Powell is averaging 19.6 points on almost 45 percent 3-point shooting in a breakout season, and Toronto will surely ask for either Horton-Tucker or that unprotected 2027 first-rounder if they are going to deal him. Orlando might as well. Ross has steadily shot above league-average from behind the arc with the Magic despite playing with below-average point guards. Imagine the improvement he could see when James returns. Both shoot well enough to open up the floor for the remaining Lakers even without him.
The short-term downside to trading Harrell is obvious. He is their fourth-leading scorer and one of the likelier candidates for increased usage without James. Offense is already going to be at a premium, and that complicates even more ambitious Laker deals. Schroder, for instance, is also months away from free agency, and has so far been unable to agree to an extension with the Lakers. His $15.5 million salary could be their ticket to a blockbuster deal, and trading him would come with the added bonus of clearing the $2 million he has in unlikely incentives off of their books as it relates to the hard cap.
But as tempting as a home-run swing on, say, Victor Oladipo might appear, the downside risk of giving up Schroder with James and Davis already down is enormous. The Lakers would have to get a ball-handler that could reliably contribute as much as Schroder just to stay afloat, and there aren't many of them out there. Some, like Orlando's Evan Fournier, might fit better with LeBron, but would struggle in the intervening period without him.
Kentavious Caldwell-Pope already fits into that bucket, but his long-term money will turn off certain suitors, and like Harrell, James, Davis, Horton-Tucker and Markieff Morris, he is represented by Klutch Sports. Harrell, in his first year with the team, may not have the equity to prevent a deal to an undesirable location, but Caldwell-Pope was perhaps the third-best player on their championship team. He isn't someone to be traded lightly.
Any trade the Lakers consider is ultimately going to rely on the returning package. Caldwell-Pope, as a 3-and-D, fits with the most teams. Harrell, an all-offense center, fits with the fewest. Finding him a home wouldn't be easy.
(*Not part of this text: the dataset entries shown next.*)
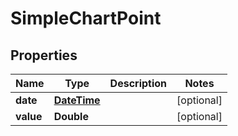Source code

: # SimpleChartPoint

## Properties
Name | Type | Description | Notes
------------ | ------------- | ------------- | -------------
**date** | [**DateTime**](DateTime.md) |  |  [optional]
**value** | **Double** |  |  [optional]
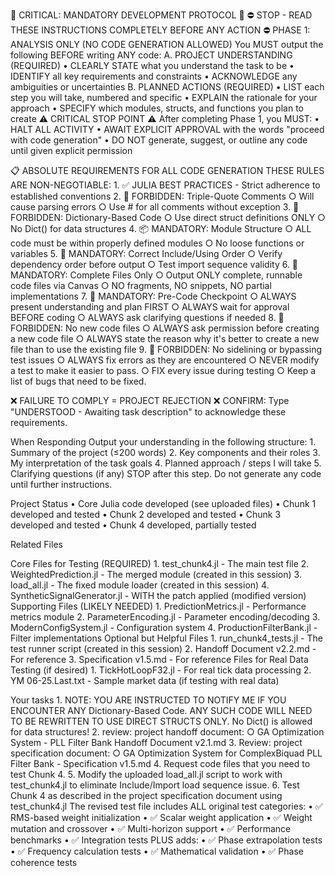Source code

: 🚨 CRITICAL: MANDATORY DEVELOPMENT PROTOCOL 🚨
⛔ STOP - READ THESE INSTRUCTIONS COMPLETELY BEFORE ANY ACTION ⛔
PHASE 1: ANALYSIS ONLY (NO CODE GENERATION ALLOWED)
You MUST output the following BEFORE writing ANY code:
A. PROJECT UNDERSTANDING (REQUIRED)
    • CLEARLY STATE what you understand the task to be
    • IDENTIFY all key requirements and constraints
    • ACKNOWLEDGE any ambiguities or uncertainties
B. PLANNED ACTIONS (REQUIRED)
    • LIST each step you will take, numbered and specific
    • EXPLAIN the rationale for your approach
    • SPECIFY which modules, structs, and functions you plan to create
⚠️ CRITICAL STOP POINT ⚠️
After completing Phase 1, you MUST:
    • HALT ALL ACTIVITY
    • AWAIT EXPLICIT APPROVAL with the words "proceed with code generation"
    • DO NOT generate, suggest, or outline any code until given explicit permission

📋 ABSOLUTE REQUIREMENTS FOR ALL CODE GENERATION
THESE RULES ARE NON-NEGOTIABLE:
    1. ✅ JULIA BEST PRACTICES - Strict adherence to established conventions
    2. 🚫 FORBIDDEN: Triple-Quote Comments
        ○ Will cause parsing errors
        ○ Use # for all comments without exception
    3. 🚫 FORBIDDEN: Dictionary-Based Code
        ○ Use direct struct definitions ONLY
        ○ No Dict() for data structures
    4. 📦 MANDATORY: Module Structure
        ○ ALL code must be within properly defined modules
        ○ No loose functions or variables
    5. 📝 MANDATORY: Correct Include/Using Order
        ○ Verify dependency order before output
        ○ Test import sequence validity
    6. 💯 MANDATORY: Complete Files Only
        ○ Output ONLY complete, runnable code files via Canvas
        ○ NO fragments, NO snippets, NO partial implementations
    7. 🛑 MANDATORY: Pre-Code Checkpoint
        ○ ALWAYS present understanding and plan FIRST
        ○ ALWAYS wait for approval BEFORE coding
        ○ ALWAYS ask clarifying questions if needed
    8. 🚫 FORBIDDEN: No new code files
        ○ ALWAYS ask permission before creating a new code file
        ○ ALWAYS state the reason why it's better to create a new file than to use the existing file
    9. 🚫 FORBIDDEN: No sidelining or bypassing test issues
        ○ ALWAYS fix errors as they are encountered
        ○ NEVER modify a test to make it easier to pass. 
        ○ FIX every issue during testing
        ○ Keep a list of bugs that need to be fixed. 
    
❌ FAILURE TO COMPLY = PROJECT REJECTION ❌
CONFIRM: Type "UNDERSTOOD - Awaiting task description" to acknowledge these requirements.

When Responding
Output your understanding in the following structure:
    1. Summary of the project (≤200 words)
    2. Key components and their roles
    3. My interpretation of the task goals
    4. Planned approach / steps I will take
    5. Clarifying questions (if any)
STOP after this step. Do not generate any code until further instructions.

Project Status
    • Core Julia code developed (see uploaded files)
    • Chunk 1 developed and tested
    • Chunk 2 developed and tested
    • Chunk 3 developed and tested
    • Chunk 4 developed, partially tested

Related Files

Core Files for Testing (REQUIRED)
    1. test_chunk4.jl - The main test file
    2. WeightedPrediction.jl - The merged module (created in this session)
    3. load_all.jl - The fixed module loader (created in this session)
    4. SyntheticSignalGenerator.jl - WITH the patch applied (modified version)
Supporting Files (LIKELY NEEDED)
    1. PredictionMetrics.jl - Performance metrics module
    2. ParameterEncoding.jl - Parameter encoding/decoding
    3. ModernConfigSystem.jl - Configuration system
    4. ProductionFilterBank.jl - Filter implementations
Optional but Helpful Files
    1. run_chunk4_tests.jl - The test runner script (created in this session)
    2. Handoff Document v2.2.md - For reference
    3. Specification v1.5.md - For reference
Files for Real Data Testing (if desired)
    1. TickHotLoopF32.jl - For real tick data processing
    2. YM 06-25.Last.txt - Sample market data (if testing with real data)

Your tasks
    1. NOTE: YOU ARE INSTRUCTED TO NOTIFY ME IF YOU ENCOUNTER ANY Dictionary-Based Code. ANY SUCH CODE WILL NEED TO BE REWRITTEN TO USE DIRECT STRUCTS ONLY. No Dict() is allowed for data structures!
    2. review: project handoff document: 
        ○ GA Optimization System - PLL Filter Bank Handoff Document v2.1.md
    3. Review: project specification document:
        ○ GA Optimization System for ComplexBiquad PLL Filter Bank - Specification v1.5.md
    4. Request code files that you need to test Chunk 4.
    5. Modify the uploaded load_all.jl script to work with test_chunk4.jl to eliminate Include/Import load sequence issue. 
    6. Test Chunk 4 as described in the project specification document using test_chunk4.jl
    The revised test file includes ALL original test categories:
        • ✅ RMS-based weight initialization
        • ✅ Scalar weight application
        • ✅ Weight mutation and crossover
        • ✅ Multi-horizon support
        • ✅ Performance benchmarks
        • ✅ Integration tests
    PLUS adds:
        • ✅ Phase extrapolation tests
        • ✅ Frequency calculation tests
        • ✅ Mathematical validation
        • ✅ Phase coherence tests
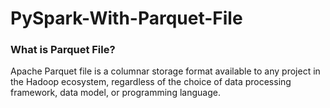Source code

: # PySpark-With-Parquet-File
### What is Parquet File?
Apache Parquet file is a columnar storage format available to any project in the Hadoop ecosystem, regardless of the choice of data processing framework, data model, or programming language.
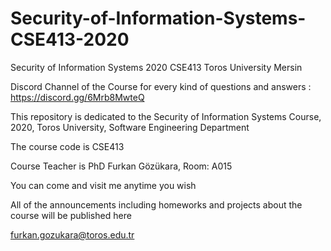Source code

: # Security-of-Information-Systems-CSE413-2020

Security of Information Systems 2020 CSE413 Toros University Mersin

Discord Channel of the Course for every kind of questions and answers : https://discord.gg/6Mrb8MwteQ

This repository is dedicated to the Security of Information Systems Course, 2020, Toros University, Software Engineering Department

The course code is CSE413

Course Teacher is PhD Furkan Gözükara, Room: A015

You can come and visit me anytime you wish

All of the announcements including homeworks and projects about the course will be published here

furkan.gozukara@toros.edu.tr
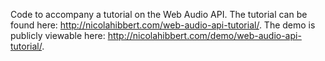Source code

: Code to accompany a tutorial on the Web Audio API.  The tutorial can be found here: http://nicolahibbert.com/web-audio-api-tutorial/.  The demo is publicly viewable here: http://nicolahibbert.com/demo/web-audio-api-tutorial/.
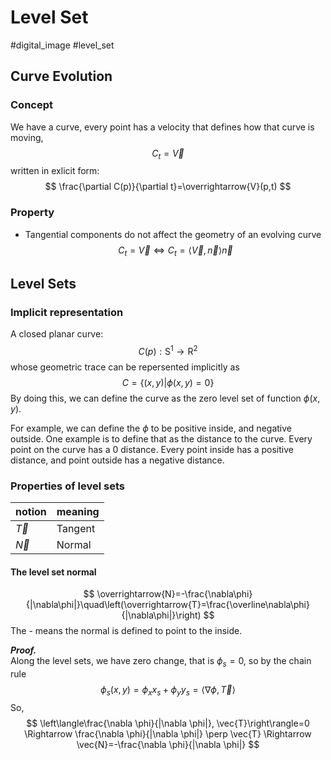 # Level Set

#digital_image #level_set

## Curve Evolution
### Concept
We have a curve, every point has a velocity that defines how that curve is moving, 
$$C_t=\overrightarrow{V}$$
written in exlicit form:
$$
\frac{\partial C(p)}{\partial t}=\overrightarrow{V}(p,t)
$$

### Property
+ Tangential components do not affect the geometry of an evolving curve
$$C_t=\overrightarrow{V} \Leftrightarrow C_t=\left\langle\overrightarrow{V},\overrightarrow{n}\right\rangle \overrightarrow{n}$$



## Level Sets
### Implicit representation
A closed planar curve: 
$$C(p):\mathrm{S^1}\rightarrow\mathrm{R^2}$$
whose geometric trace can be repersented implicitly as
$$C=\left\{(x,y) | \phi(x,y)=0   \right\}$$
By doing this, we can define the curve as the zero level set of function $\phi(x,y)$.  

For example, we can define the $\phi$ to be positive inside, and negative outside. One example is to define that as the distance to the curve. Every point on the curve has a 0 distance. Every point inside has a positive distance, and point outside has a negative distance. 

### Properties of level sets
| notion  | meaning   |
|-------------- | -------------- |
| $\overrightarrow{T}$    | Tangent     |
| $\overrightarrow{N}$    | Normal      |

#### The level set normal
$$
\overrightarrow{N}=-\frac{\nabla\phi}{|\nabla\phi|}\quad\left(\overrightarrow{T}=\frac{\overline\nabla\phi}{|\nabla\phi|}\right)
$$
The - means the normal is defined to point to the inside.

***Proof.***  
Along the level sets, we have zero change, that is $\phi_s=0$, so by the chain rule
$$
\phi_s(x, y)=\phi_x x_s+\phi_y y_s=\langle\nabla \phi, \vec{T}\rangle
$$
So,
$$
\left\langle\frac{\nabla \phi}{|\nabla \phi|}, \vec{T}\right\rangle=0 \Rightarrow \frac{\nabla \phi}{|\nabla \phi|} \perp \vec{T} \Rightarrow \vec{N}=-\frac{\nabla \phi}{|\nabla \phi|}
$$
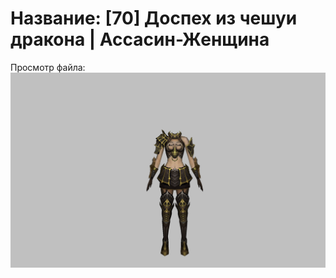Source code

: # Название: [70] Доспех из чешуи дракона | Ассасин-Женщина

Просмотр файла:
![p070006.png](p070006.png)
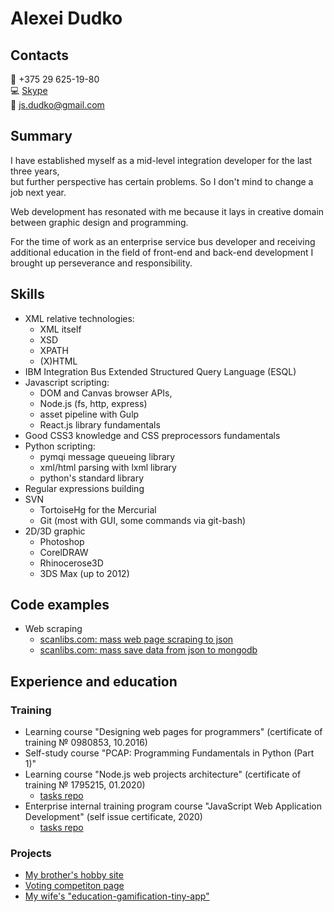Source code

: # Alexei Dudko

## Contacts
:iphone: +375 29 625-19-80\
:computer: [Skype](https://join.skype.com/invite/nDkCXzyo7E7l)\
:incoming_envelope: [js.dudko@gmail.com](mailto:js.dudko@gmail.com)
## Summary
I have established myself as a mid-level integration developer for the last three years,\
but further perspective has certain problems. So I don't mind to change a job next year.

Web development has resonated with me because it lays in creative domain between graphic design and programming.

For the time of work as an enterprise service bus developer and receiving additional education in the field of front-end and back-end development I brought up perseverance and responsibility.
## Skills
+ XML relative technologies:
  + XML itself
  + XSD
  + XPATH
  + (X)HTML
+ IBM Integration Bus Extended Structured Query Language (ESQL)
+ Javascript scripting:
  + DOM and Canvas browser APIs, 
  + Node.js (fs, http, express)
  + asset pipeline with Gulp
  + React.js library fundamentals
+ Good CSS3 knowledge and CSS preprocessors fundamentals
+ Python scripting:
  + pymqi message queueing library
  + xml/html parsing with lxml library
  + python's standard library
+ Regular expressions building
+ SVN
  + TortoiseHg for the Mercurial
  + Git (most with GUI, some commands via git-bash)
+ 2D/3D graphic
  + Photoshop
  + CorelDRAW
  + Rhinocerose3D
  + 3DS Max (up to 2012)
## Code examples
* Web scraping
  * [scanlibs.com: mass web page scraping to json](https://github.com/bypy/test-scraper)
  * [scanlibs.com: mass save data from json to mongodb](https://github.com/bypy/scanlib-mongo)
## Experience and education
### Training
* Learning course "Designing web pages for programmers" (certificate of training № 0980853, 10.2016)
* Self-study course "PCAP: Programming Fundamentals in Python (Part 1)"
* Learning course "Node.js web projects architecture" (certificate of training № 1795215, 01.2020)
  * [tasks repo](https://github.com/bypy/node-hw)
* Enterprise internal training program course "JavaScript Web Application Development" (self issue certificate, 2020)
  * [tasks repo](https://github.com/bypy/fd2)
### Projects
* [My brother's hobby site](http://cuenode.com/)
* [Voting competiton page](https://zoo.booba.by/)
* [My wife's "education-gamification-tiny-app"](https://cards.booba.by/)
Charlotte was interested in the offseason and may still be now. Sacramento needs a long-term solution, but Richaun Holmes already does many of the same things. Some teams would view Harrell as genuine value. To others, he's salary filler. If the Lakers are going to make a fair, win-now trade based around him and his cap number, finding a team that genuinely wants him will be critical.
James helped the Lakers build a cushion without Davis, but not an enormous one. They now sit only four games ahead of the San Antonio Spurs, currently seeded No. 7 in the Western Conference. The Spurs are due a fair bit of regression themselves, but the red-hot Mavericks, presently trailing the Lakers by six games, are not. Assuming James and Davis make it back in time for the stretch run, their current lead probably protects them from the play-in round, but slipping that far is hardly inconceivable. Laker lineups missing James have been outscored by 4.5 points per 100 possessions this season, according to Cleaning the Glass, and that includes units featuring Davis. Without the two of them, their offense ranks in the 17th percentile in terms of efficiency. In the 186 remaining possessions that did not feature Schroder either, they don't even crack the 1st percentile. The Lakers aren't going to score many points for the next several weeks.